The minister said those who qualified included a total of 14300 inmates who were due to be released for parole in the next two years, as recommended by President Cyril Ramaphosa earlier in the year.

But according to Lamola's explanation - Block and his fellow convict Trifecta boss Christo Scholtz do not qualify for early parole.

The pair were found guilty of fraud, corruption and money laundering in 2015.

However, yesterday, as speculation intensified about Block’s release, Correctional Services national spokesperson Singabakho Nxumalo was unable to deny or confirm it.

In his reply, Nxumalo said: “We are still busy with internal processes. Case management committees are preparing profiles of inmates eligible for consideration. We are therefore not at a stage where centres have a list of those who are to go before the parole boards.”

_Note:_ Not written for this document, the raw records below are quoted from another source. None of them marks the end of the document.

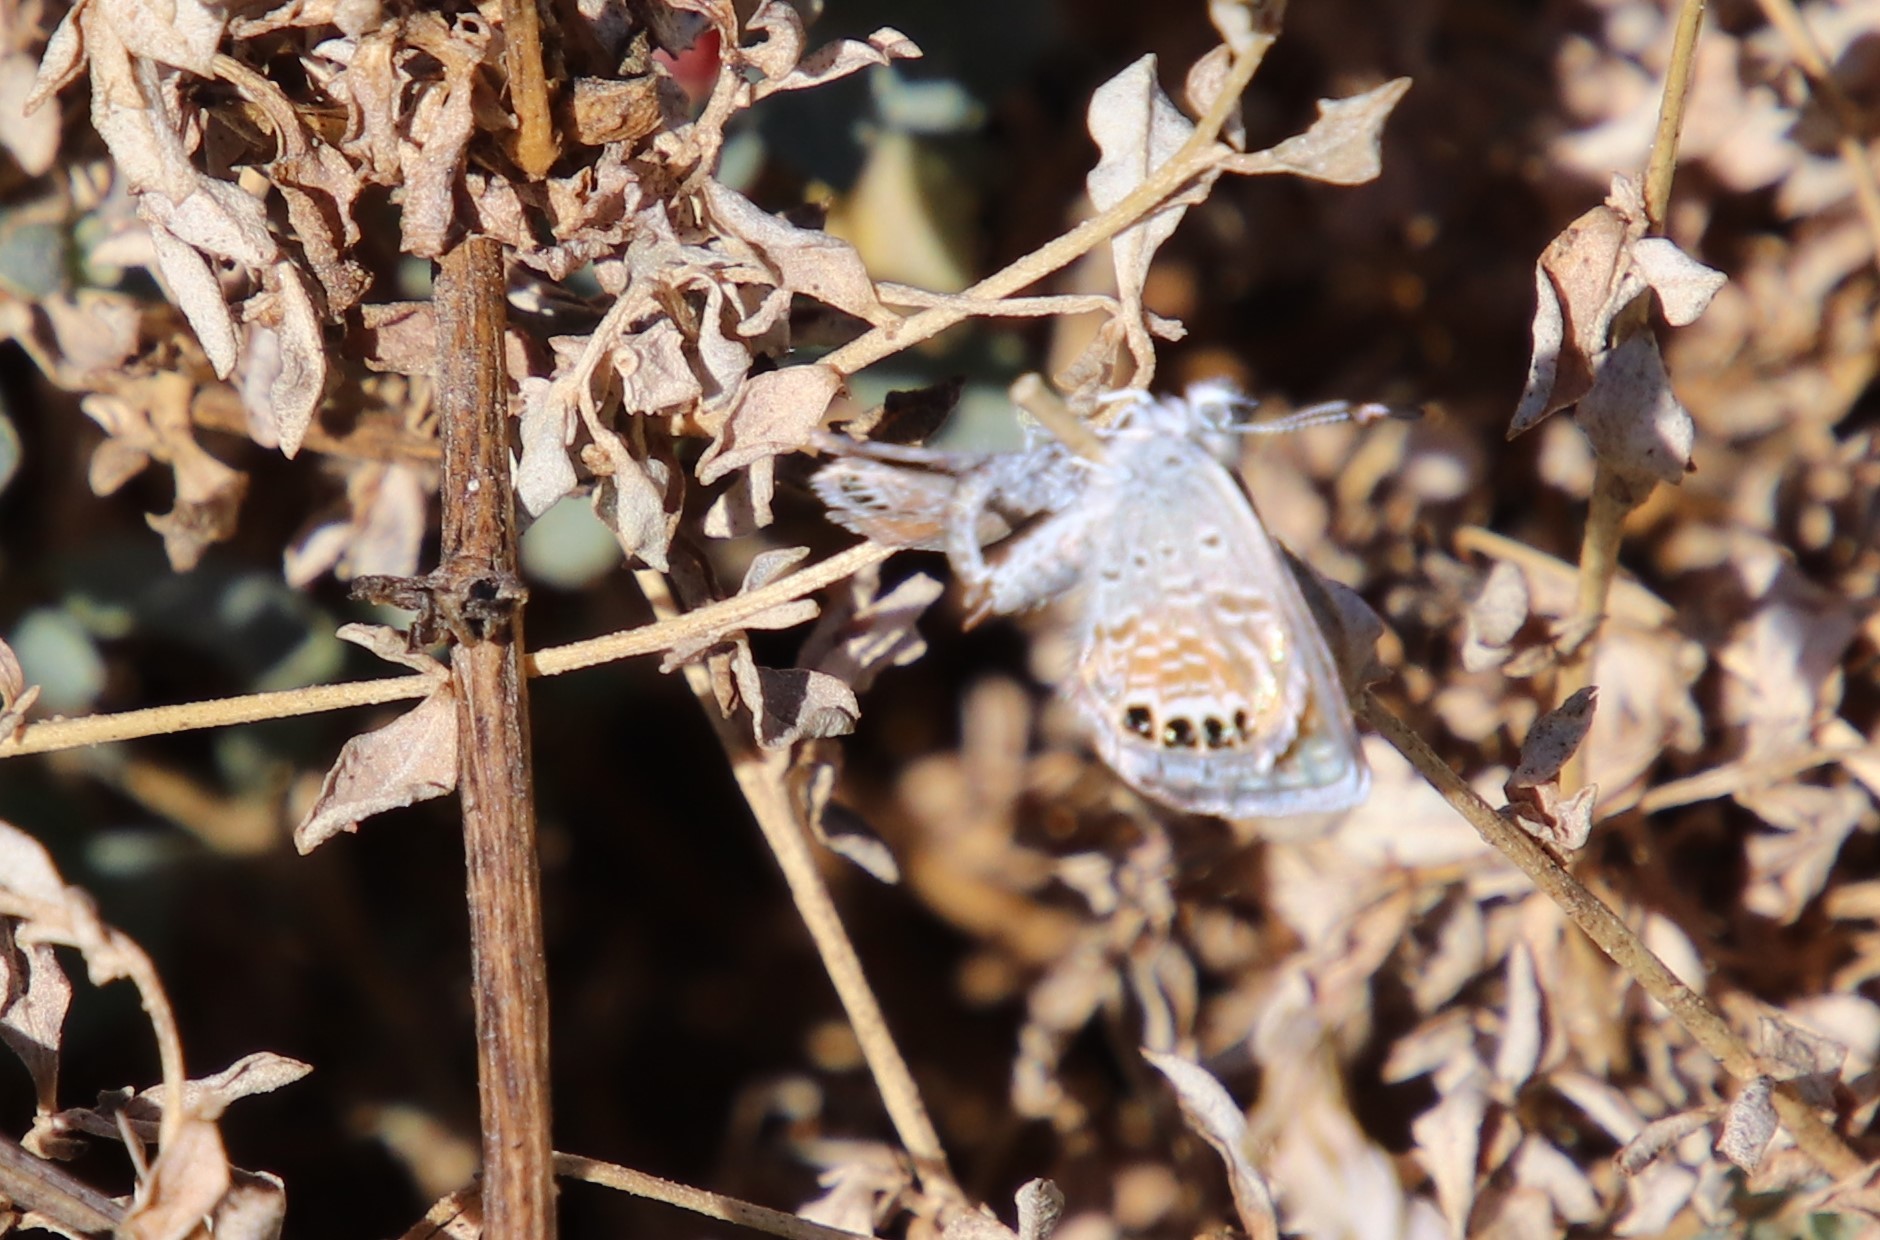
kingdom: Animalia
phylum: Arthropoda
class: Insecta
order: Lepidoptera
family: Lycaenidae
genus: Brephidium
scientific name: Brephidium exilis
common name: Pygmy blue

He, however, said parole placement was aimed at addressing health and hygienic challenges within overcrowded correctional facilities.

“With the total inmate population of 156000, an outbreak of Covid-19 in our facilities would be catastrophic.

“Some of the correctional facilities are more than 100% overpopulated and as a consequence it will be difficult to address, manage and prevent the spread of Covid-19 within them,” Nxumalo said.

In an earlier statement, Nxumalo said the Northern Cape has an overpopulation of 0.45% of inmates - the lowest figure in the country.